Action item -
Reproduce the text of every record below word for word and line for line, leaving the pictures out of your answer.

====== Information

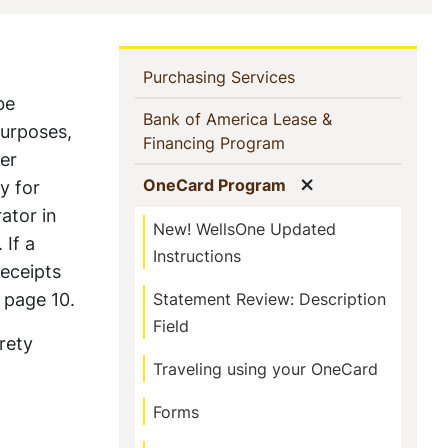
In
(current)
Purchasing Services
be
This
Bank of America Lease &
purposes,
(current)
Financing Program
Section
er
Show menu
(current)
OneCard Program
y for
ator in
New! WellsOne Updated
 If a
Instructions
receipts
 page 10.
Statement Review: Description
Field
rety
Traveling using your OneCard
Forms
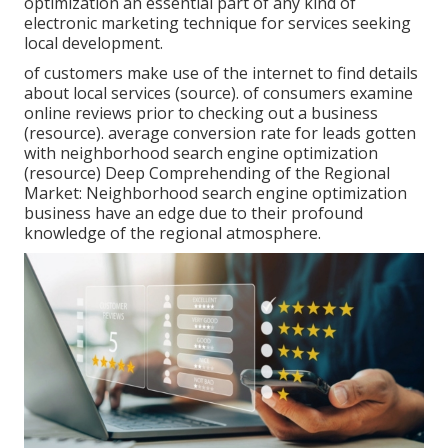
optimization an essential part of any kind of
electronic marketing technique for services seeking
local development.
of customers make use of the internet to find details
about local services (
source
). of consumers examine
online reviews prior to checking out a business
(
resource
). average conversion rate for leads gotten
with neighborhood search engine optimization
(
resource
) Deep Comprehending of the Regional
Market: Neighborhood search engine optimization
business have an edge due to their profound
knowledge of the regional atmosphere.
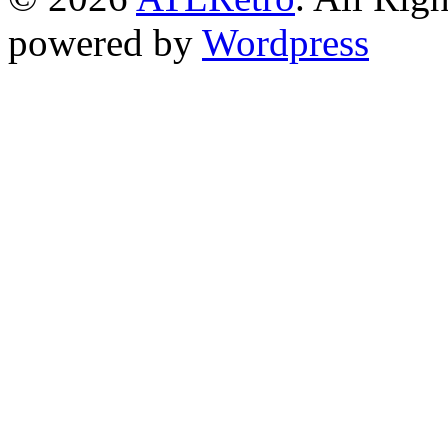
powered by
Wordpress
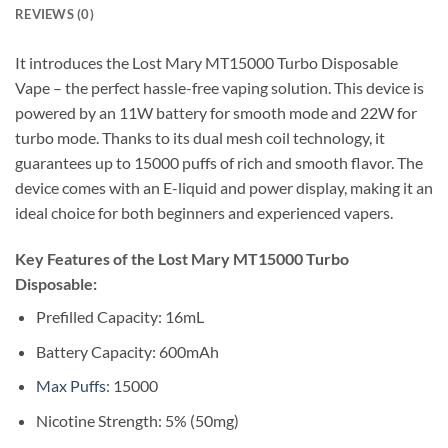
REVIEWS (0)
It introduces the Lost Mary MT15000 Turbo Disposable
Vape – the perfect hassle-free vaping solution. This device is
powered by an 11W battery for smooth mode and 22W for
turbo mode. Thanks to its dual mesh coil technology, it
guarantees up to 15000 puffs of rich and smooth flavor. The
device comes with an E-liquid and power display, making it an
ideal choice for both beginners and experienced vapers.
Key Features of the Lost Mary MT15000 Turbo
Disposable:
Prefilled Capacity: 16mL
Battery Capacity: 600mAh
Max Puffs
: 15000
Nicotine Strength: 5% (50mg)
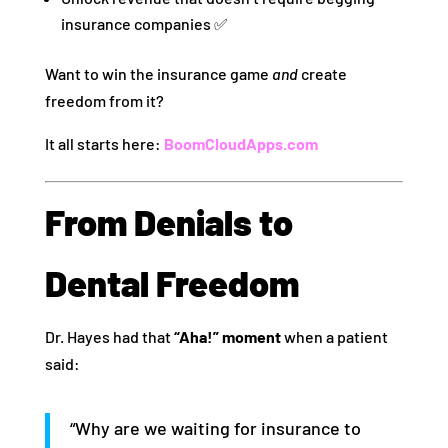
insurance companies ✅
Want to win the insurance game
and
create
freedom from it?
It all starts here:
BoomCloudApps.com
From Denials to
Dental Freedom
Dr. Hayes had that
“Aha!” moment
when a patient
said:
“Why are we waiting for insurance to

============

Exercise output -
In
(current)
Purchasing Services
be
This
Bank of America Lease &
purposes,
(current)
Financing Program
Section
er
Show menu
(current)
OneCard Program
y for
ator in
New! WellsOne Updated
 If a
Instructions
receipts
 page 10.
Statement Review: Description
Field
rety
Traveling using your OneCard
Forms
optimization an essential part of any kind of
electronic marketing technique for services seeking
local development.
of customers make use of the internet to find details
about local services (
source
). of consumers examine
online reviews prior to checking out a business
(
resource
). average conversion rate for leads gotten
with neighborhood search engine optimization
(
resource
) Deep Comprehending of the Regional
Market: Neighborhood search engine optimization
business have an edge due to their profound
knowledge of the regional atmosphere.
powered by
Wordpress
REVIEWS (0)
It introduces the Lost Mary MT15000 Turbo Disposable
Vape – the perfect hassle-free vaping solution. This device is
powered by an 11W battery for smooth mode and 22W for
turbo mode. Thanks to its dual mesh coil technology, it
guarantees up to 15000 puffs of rich and smooth flavor. The
device comes with an E-liquid and power display, making it an
ideal choice for both beginners and experienced vapers.
Key Features of the Lost Mary MT15000 Turbo
Disposable:
Prefilled Capacity: 16mL
Battery Capacity: 600mAh
Max Puffs
: 15000
Nicotine Strength: 5% (50mg)
insurance companies ✅
Want to win the insurance game
and
create
freedom from it?
It all starts here:
BoomCloudApps.com
From Denials to
Dental Freedom
Dr. Hayes had that
“Aha!” moment
when a patient
said:
“Why are we waiting for insurance to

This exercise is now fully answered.